(Source data)

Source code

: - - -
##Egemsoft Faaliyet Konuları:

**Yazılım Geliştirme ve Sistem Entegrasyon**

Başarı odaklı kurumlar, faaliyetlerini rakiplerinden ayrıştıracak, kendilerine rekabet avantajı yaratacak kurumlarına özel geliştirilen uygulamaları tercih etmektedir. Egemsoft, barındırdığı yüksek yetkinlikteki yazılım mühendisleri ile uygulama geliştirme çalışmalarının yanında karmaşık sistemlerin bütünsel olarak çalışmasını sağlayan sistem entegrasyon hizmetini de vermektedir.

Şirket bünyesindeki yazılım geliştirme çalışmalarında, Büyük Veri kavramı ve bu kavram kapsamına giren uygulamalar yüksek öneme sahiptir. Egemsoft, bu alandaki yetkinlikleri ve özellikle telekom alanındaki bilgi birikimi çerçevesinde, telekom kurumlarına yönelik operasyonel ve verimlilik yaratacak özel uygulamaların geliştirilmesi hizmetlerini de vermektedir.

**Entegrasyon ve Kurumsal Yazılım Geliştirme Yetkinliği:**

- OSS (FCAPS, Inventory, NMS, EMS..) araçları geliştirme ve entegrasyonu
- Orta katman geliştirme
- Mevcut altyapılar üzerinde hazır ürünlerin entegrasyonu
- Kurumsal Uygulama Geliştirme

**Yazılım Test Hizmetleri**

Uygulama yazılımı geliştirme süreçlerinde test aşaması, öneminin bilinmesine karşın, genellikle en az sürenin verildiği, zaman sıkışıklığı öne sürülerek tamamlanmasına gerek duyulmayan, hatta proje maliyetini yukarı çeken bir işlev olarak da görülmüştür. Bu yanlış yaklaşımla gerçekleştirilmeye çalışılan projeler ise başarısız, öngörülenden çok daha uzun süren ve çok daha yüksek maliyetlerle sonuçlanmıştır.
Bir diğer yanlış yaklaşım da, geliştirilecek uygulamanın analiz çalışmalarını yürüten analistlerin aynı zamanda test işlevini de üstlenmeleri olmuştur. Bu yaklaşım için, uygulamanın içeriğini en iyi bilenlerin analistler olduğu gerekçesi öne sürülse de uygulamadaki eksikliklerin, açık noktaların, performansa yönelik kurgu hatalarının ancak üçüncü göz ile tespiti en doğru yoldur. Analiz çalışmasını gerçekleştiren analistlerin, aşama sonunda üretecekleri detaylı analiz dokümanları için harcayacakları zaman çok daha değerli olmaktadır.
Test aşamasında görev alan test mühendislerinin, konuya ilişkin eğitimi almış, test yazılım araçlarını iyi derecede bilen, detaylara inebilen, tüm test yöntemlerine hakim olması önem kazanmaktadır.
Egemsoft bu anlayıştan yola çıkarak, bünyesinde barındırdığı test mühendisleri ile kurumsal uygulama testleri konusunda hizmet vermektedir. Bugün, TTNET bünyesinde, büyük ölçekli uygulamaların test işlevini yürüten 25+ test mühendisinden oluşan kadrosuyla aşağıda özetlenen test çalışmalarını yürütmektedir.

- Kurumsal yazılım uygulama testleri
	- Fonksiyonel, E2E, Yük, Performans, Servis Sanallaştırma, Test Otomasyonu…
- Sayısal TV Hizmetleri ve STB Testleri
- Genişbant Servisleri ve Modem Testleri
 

(End Source data)

→ Task objective:
Copy the whole listing above once more, character for character.

→ Response to the task:
Source code

: - - -
##Egemsoft Faaliyet Konuları:

**Yazılım Geliştirme ve Sistem Entegrasyon**

Başarı odaklı kurumlar, faaliyetlerini rakiplerinden ayrıştıracak, kendilerine rekabet avantajı yaratacak kurumlarına özel geliştirilen uygulamaları tercih etmektedir. Egemsoft, barındırdığı yüksek yetkinlikteki yazılım mühendisleri ile uygulama geliştirme çalışmalarının yanında karmaşık sistemlerin bütünsel olarak çalışmasını sağlayan sistem entegrasyon hizmetini de vermektedir.

Şirket bünyesindeki yazılım geliştirme çalışmalarında, Büyük Veri kavramı ve bu kavram kapsamına giren uygulamalar yüksek öneme sahiptir. Egemsoft, bu alandaki yetkinlikleri ve özellikle telekom alanındaki bilgi birikimi çerçevesinde, telekom kurumlarına yönelik operasyonel ve verimlilik yaratacak özel uygulamaların geliştirilmesi hizmetlerini de vermektedir.

**Entegrasyon ve Kurumsal Yazılım Geliştirme Yetkinliği:**

- OSS (FCAPS, Inventory, NMS, EMS..) araçları geliştirme ve entegrasyonu
- Orta katman geliştirme
- Mevcut altyapılar üzerinde hazır ürünlerin entegrasyonu
- Kurumsal Uygulama Geliştirme

**Yazılım Test Hizmetleri**

Uygulama yazılımı geliştirme süreçlerinde test aşaması, öneminin bilinmesine karşın, genellikle en az sürenin verildiği, zaman sıkışıklığı öne sürülerek tamamlanmasına gerek duyulmayan, hatta proje maliyetini yukarı çeken bir işlev olarak da görülmüştür. Bu yanlış yaklaşımla gerçekleştirilmeye çalışılan projeler ise başarısız, öngörülenden çok daha uzun süren ve çok daha yüksek maliyetlerle sonuçlanmıştır.
Bir diğer yanlış yaklaşım da, geliştirilecek uygulamanın analiz çalışmalarını yürüten analistlerin aynı zamanda test işlevini de üstlenmeleri olmuştur. Bu yaklaşım için, uygulamanın içeriğini en iyi bilenlerin analistler olduğu gerekçesi öne sürülse de uygulamadaki eksikliklerin, açık noktaların, performansa yönelik kurgu hatalarının ancak üçüncü göz ile tespiti en doğru yoldur. Analiz çalışmasını gerçekleştiren analistlerin, aşama sonunda üretecekleri detaylı analiz dokümanları için harcayacakları zaman çok daha değerli olmaktadır.
Test aşamasında görev alan test mühendislerinin, konuya ilişkin eğitimi almış, test yazılım araçlarını iyi derecede bilen, detaylara inebilen, tüm test yöntemlerine hakim olması önem kazanmaktadır.
Egemsoft bu anlayıştan yola çıkarak, bünyesinde barındırdığı test mühendisleri ile kurumsal uygulama testleri konusunda hizmet vermektedir. Bugün, TTNET bünyesinde, büyük ölçekli uygulamaların test işlevini yürüten 25+ test mühendisinden oluşan kadrosuyla aşağıda özetlenen test çalışmalarını yürütmektedir.

- Kurumsal yazılım uygulama testleri
	- Fonksiyonel, E2E, Yük, Performans, Servis Sanallaştırma, Test Otomasyonu…
- Sayısal TV Hizmetleri ve STB Testleri
- Genişbant Servisleri ve Modem Testleri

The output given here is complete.